Se pudesse, queria que, ao invés de um texto, destas letras brotassem mãos, mãos estendidas, mãos fraternais para lhes afagar com um abraço de amizade, oferecer-lhes o ósculo da paz e lançar as sementes de boas novas. Só isso!
Mas a magnitude deste momento, misto de uma imbricação de angústias conceituais com redescobertas de trilhas, nos impulsiona a compartilhar com vocês uma breve reflexão.
Como bem sabeis, o pontal simbólico é um estandarte que atravessou os séculos graças à auréola das significações que o acompanham. A linguagem simbólica visa tornar mais fácil o entendimento das mensagens.
Não por acaso Jesus, em sua peregrinação terrena, disse que falava por parábolas. Porque ficava incomodado com o fato de, nas suas prédicas, as multidões olharem e não enxergarem, ouvirem e não escutarem, apreenderem e não entenderem.
Para nós, os símbolos têm o significado que a etimologia original, do grego clássico, elucidou: sim (junto) e bailein (lançar). O sentido é lançar as coisas de tal modo que permaneçam juntas.
Pois bem. Como no universo do simbolismo nada ocorre por acaso, fico perquirindo por que somos protagonistas de um momento histórico tão carregado de pinhos e espinhos, de fortunas e infortúnios, de flores e dores, de astres e desastres!
O invisível bonde que nos transporta convida permanentemente para um ágape fraternal, a fim de nos banquetearmos saboreando as nossas raízes. Ou melhor, extrairmos a seiva dos nossos radicais e oferecermos um contributo frutífero às gerações presente e futura. Resgatarmos nosso passado heroico! Afinal, como nos ensinaram os latinos, ‘Historia magistra vitae est’, ou seja, “a história é a mestra da vida”.
Com efeito, é hora de lembrarmos de que a nossa existência constitui um ritual de passagem, do qual devemos recolher e internalizar as lições emanadas do forno da sabedoria dos nossos antepassados. Observarmos o córrego que banhou os grandes mestres do território complexo das ciências, os que bailaram no emaranhado fonético do salão das letras, os que percorreram o jardim florido das artes.
Permitam-me que saliente três exemplos que povoam as enciclopédias universais.
Cito Benjamim Franklin, elétrico patriarca das Américas, inventor contumaz, criador do para-raios, dos óculos bifocais, dentre inúmeras outras criações da sua mente prodigiosa. É exemplo de humano empreendedor.

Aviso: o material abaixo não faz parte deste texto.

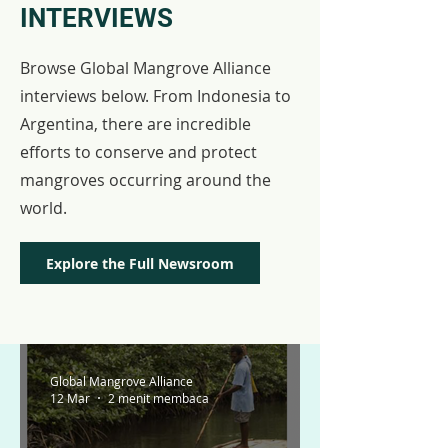
INTERVIEWS
Browse Global Mangrove Alliance
interviews below. From Indonesia to
Argentina, there are incredible
efforts to conserve and protect
mangroves occurring around the
world.
Explore the Full Newsroom
Global Mangrove Alliance
12 Mar
2 menit membaca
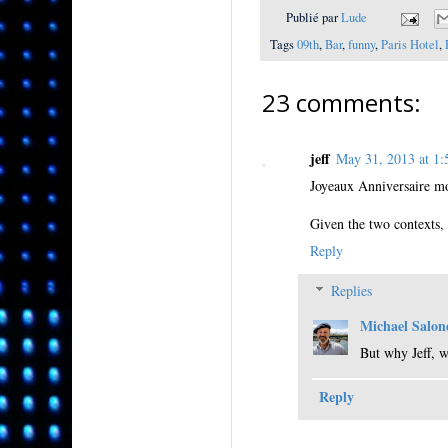
Publié par
Lude
Tags
09th
,
Bar
,
funny
,
Paris Hotel
,
23 comments:
jeff
May 31, 2013 at 
Joyeaux Anniversaire m
Given the two contexts, 
Reply
Replies
Michael Salon
But why Jeff, 
Reply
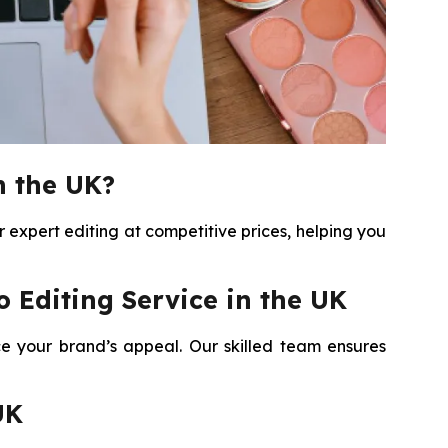
n the UK?
expert editing at competitive prices, helping you
Editing Service in the UK
e your brand’s appeal. Our skilled team ensures
UK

A história registra o caso, por exemplo, de uma mulher, doente mental, casada com um homem desequilibrado em todos os sentidos. Alcoólatra e desocupado, estava longe de ser pai modelar ou marido referencial. Esse casal, no entanto, teve quatro filhos: o primeiro, doente mental; o segundo, paralítico; o terceiro, acometido de outra enfermidade séria; o quarto também deficiente. Mesmo com todo esse histórico de tragédia, a mulher estava grávida pela quinta vez. E esse quinto filho, que tudo apontaria para ter também uma vida desventurada, foi Ludwig Van Beethoven, um dos maiores gênios musicais da humanidade. Varão das artes. Gênio perpétuo e inolvidável.
Outro, no campo das letras, foi François-Marie Arouet, o francês Voltaire. Incondicional amante da liberdade, foi advogado dos oprimidos e escritor magnífico. Deixou frases insuperáveis em defesa da liberdade de opinião, como essa: “Não concordo com uma única palavra do que dizeis, mas defenderei até a morte o vosso direito de dizê-la.”
É disso que estamos precisando: para um País abatido por sucessivas tormentas ao longo de seus anos, a aura empreendedora de um Benjamin Franklin; para uma Pátria abalada por solavancos de temor quanto ao futuro, a audácia do exemplo de um Beethoven; para um Povo que se engalfinha em discussões estéreis, que tem dificuldade de conviver com a opinião alheia, que enxerga no pensamento divergente uma razão para se render à inutilidade da cólera e alimentar uma irracional divisão interna, o exemplo libertário de um Voltaire.
É disso que precisamos. Este o nosso desafio: estarmos à altura do que nos cobra este momento histórico. Que sejamos instrumentos dessa força revolucionária, capaz de sacudir as frágeis colunas dos nossos egoísmos e nos fazer enxergar o universo mágico da verdadeira vida, da existência que importa.
Enfim, queria que deste texto pudessem emergir mãos, mãos de labor e luz, que segurassem a trolha aplainadora das diferenças e nos convocassem para a magnifica e magnânima prática da tolerância e do amor!